One of the group’s recent campaigns targeted a national marine and energy company in the UAE. Researchers at PAN’s Unit42 observed four waves of attacks between August 2025 and February 2026. In the operation, Boggy Serpens deployed tools like the Rust-based BlackBeard backdoor and a remote access trojan called LampoRAT (Olalampo). Analysis of the malware code indicates that the threat actor used generative AI to speed up development.
For command-and-control (C&C), the group uses a mix of techniques, including HTTP status codes, custom UDP traffic, and the Telegram API. This helps to hide communication between infected systems and attacker-controlled servers.
The group also uses a “trusted relationship compromise” approach. Instead of attacking from outside, it abuses real internal accounts to send malware.
The group’s phishing technique often involves Microsoft Word or Excel documents that appear blurred. The file claims it was created in an older version of the software and asks the user to click “Enable Content.” Once clicked, a VBA macro removes the blur to show a normal document, while secretly running malicious code in the background.
Analysis shows the group uses a VBA-based tool to generate the payloads.

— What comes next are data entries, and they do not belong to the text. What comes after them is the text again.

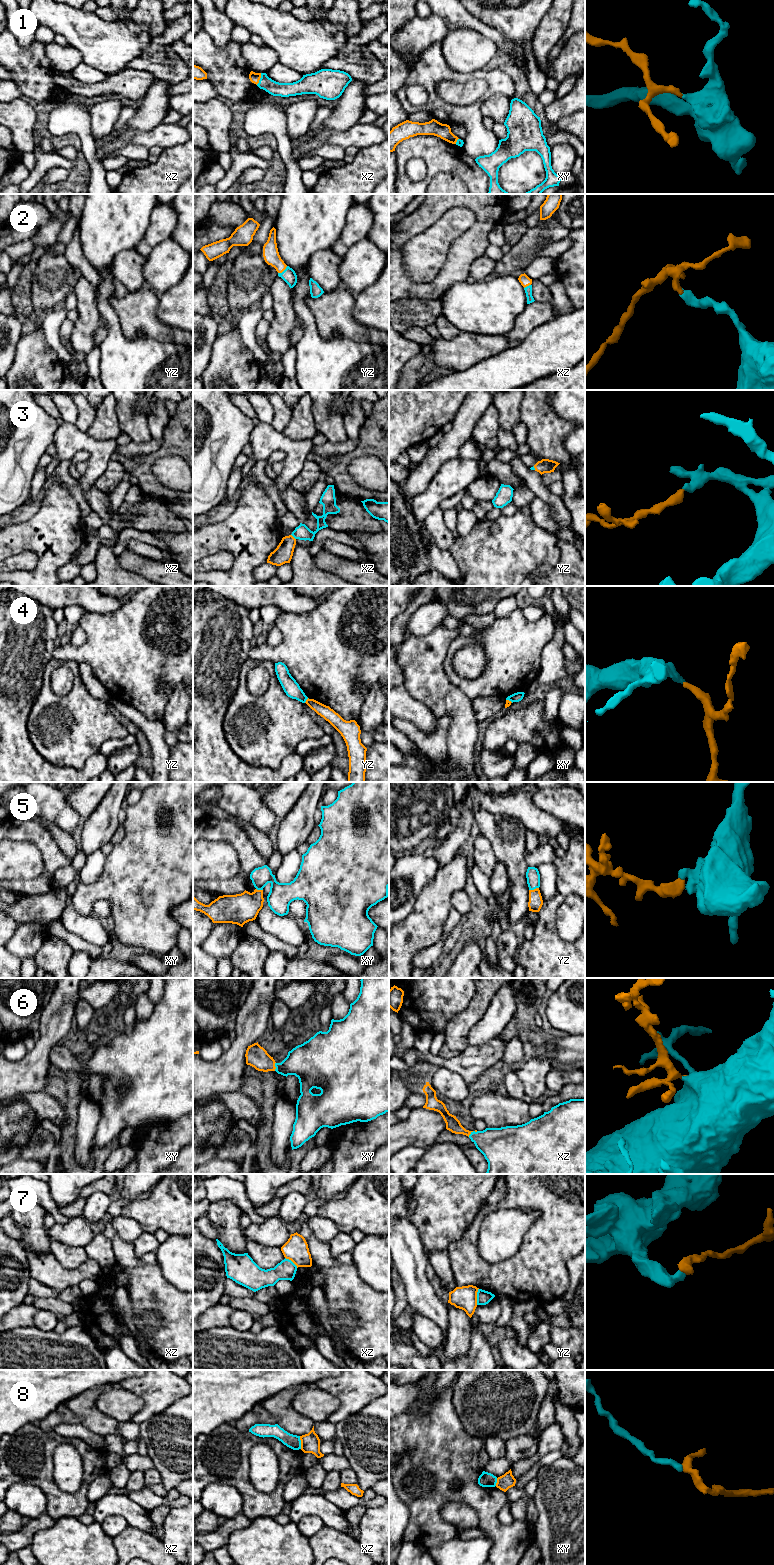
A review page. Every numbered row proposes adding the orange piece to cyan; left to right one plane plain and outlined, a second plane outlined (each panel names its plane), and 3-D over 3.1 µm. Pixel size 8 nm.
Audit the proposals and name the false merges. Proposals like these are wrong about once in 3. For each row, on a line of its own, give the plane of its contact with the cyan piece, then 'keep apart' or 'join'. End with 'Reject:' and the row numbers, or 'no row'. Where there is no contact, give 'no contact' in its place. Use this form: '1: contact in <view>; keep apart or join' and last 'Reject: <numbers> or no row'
1: contact in xz; join
2: contact in yz; join
3: contact in xz; join
4: contact in yz; keep apart
5: contact in yz; join
6: contact in xz; join
7: contact in yz; keep apart
8: contact in xz; keep apart
Reject: 4, 7, 8

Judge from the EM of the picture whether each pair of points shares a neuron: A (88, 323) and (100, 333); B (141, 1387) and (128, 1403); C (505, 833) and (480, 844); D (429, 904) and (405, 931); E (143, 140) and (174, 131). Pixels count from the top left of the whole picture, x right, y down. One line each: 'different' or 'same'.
A: different
B: different
C: different
D: same
E: same

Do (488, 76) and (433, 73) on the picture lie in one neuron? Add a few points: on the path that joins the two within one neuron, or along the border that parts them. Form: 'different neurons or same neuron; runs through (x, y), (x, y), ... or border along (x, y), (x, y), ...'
same neuron; runs through (474, 76), (447, 74)

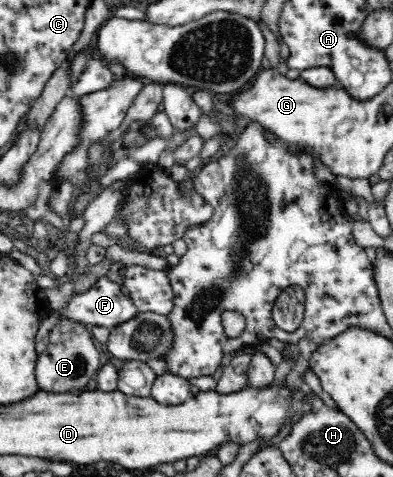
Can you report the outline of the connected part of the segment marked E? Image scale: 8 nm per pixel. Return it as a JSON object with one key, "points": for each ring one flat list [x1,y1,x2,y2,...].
{"points":[[61,318,53,329,49,345,38,355,35,367,37,388,53,393,69,393,73,389,84,390,93,375,101,367,101,353,95,348,93,337,88,328]]}

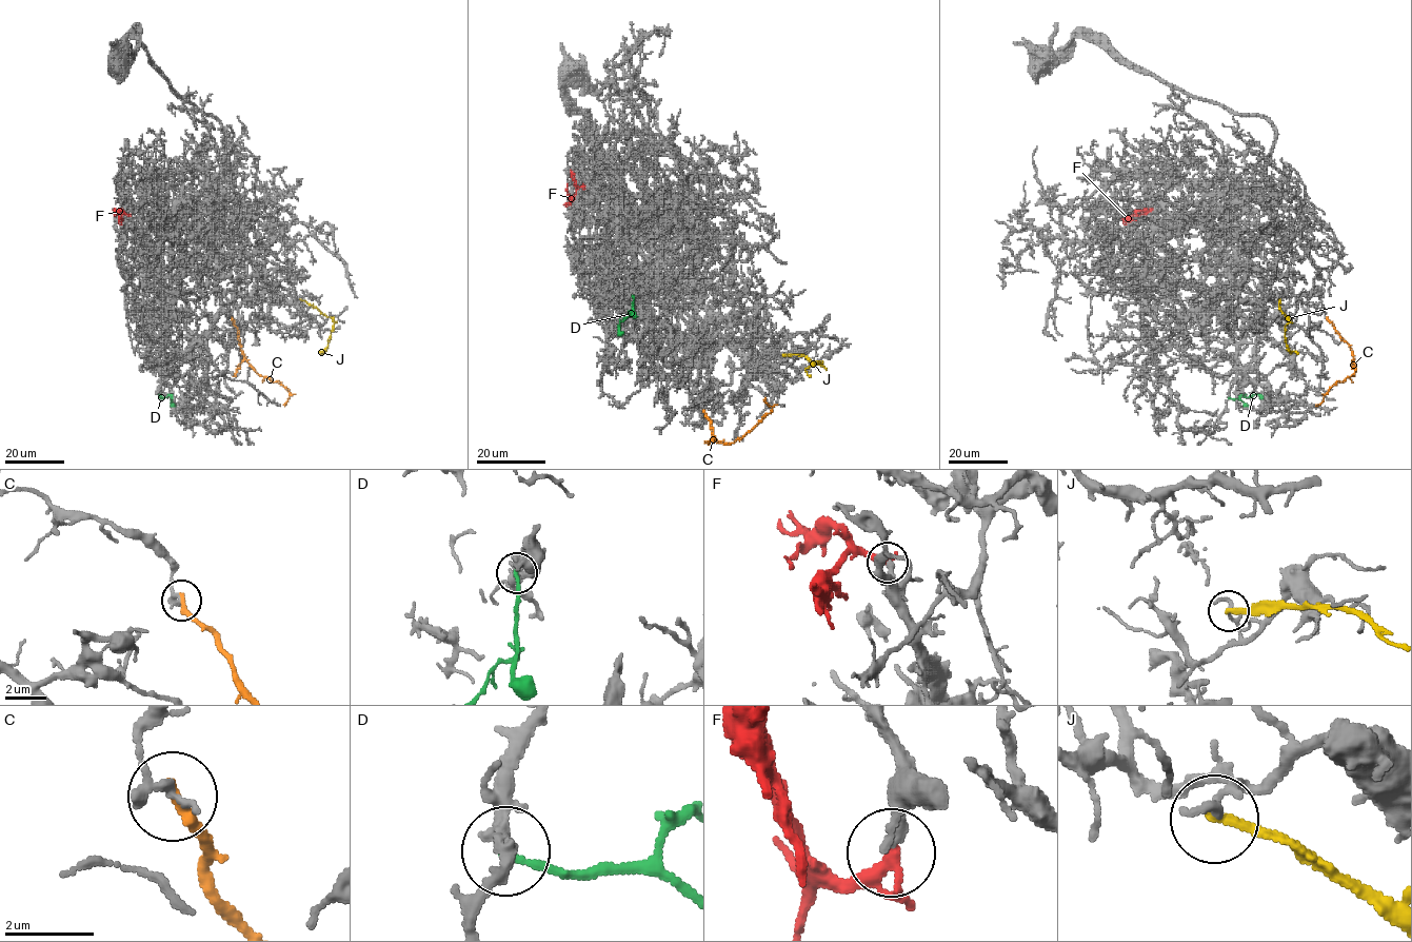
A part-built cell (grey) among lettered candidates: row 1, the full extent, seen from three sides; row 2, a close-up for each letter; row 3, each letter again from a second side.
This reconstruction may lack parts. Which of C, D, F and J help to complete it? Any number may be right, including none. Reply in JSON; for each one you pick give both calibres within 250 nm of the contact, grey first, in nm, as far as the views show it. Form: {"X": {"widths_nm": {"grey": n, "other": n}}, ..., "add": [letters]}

The threat actor split its operations into separate tracks to handle different types of targets: Phoenix Lineage, delivering fully-fledged backdoors, and UDPGangster Operations, delivering a more lightweight, less advanced backdoor.
Although mainly focused on espionage, Boggy Serpens has also carried out disruptive attacks. In 2023, it targeted the Technion Israel Institute of Technology while pretending to be a ransomware group.
The group has expanded its targets to include aviation, maritime, and financial organizations in countries such as Israel, Turkey, Saudi Arabia, the UAE, Egypt, and others. It also uses a custom web platform to manage and automate large phishing campaigns.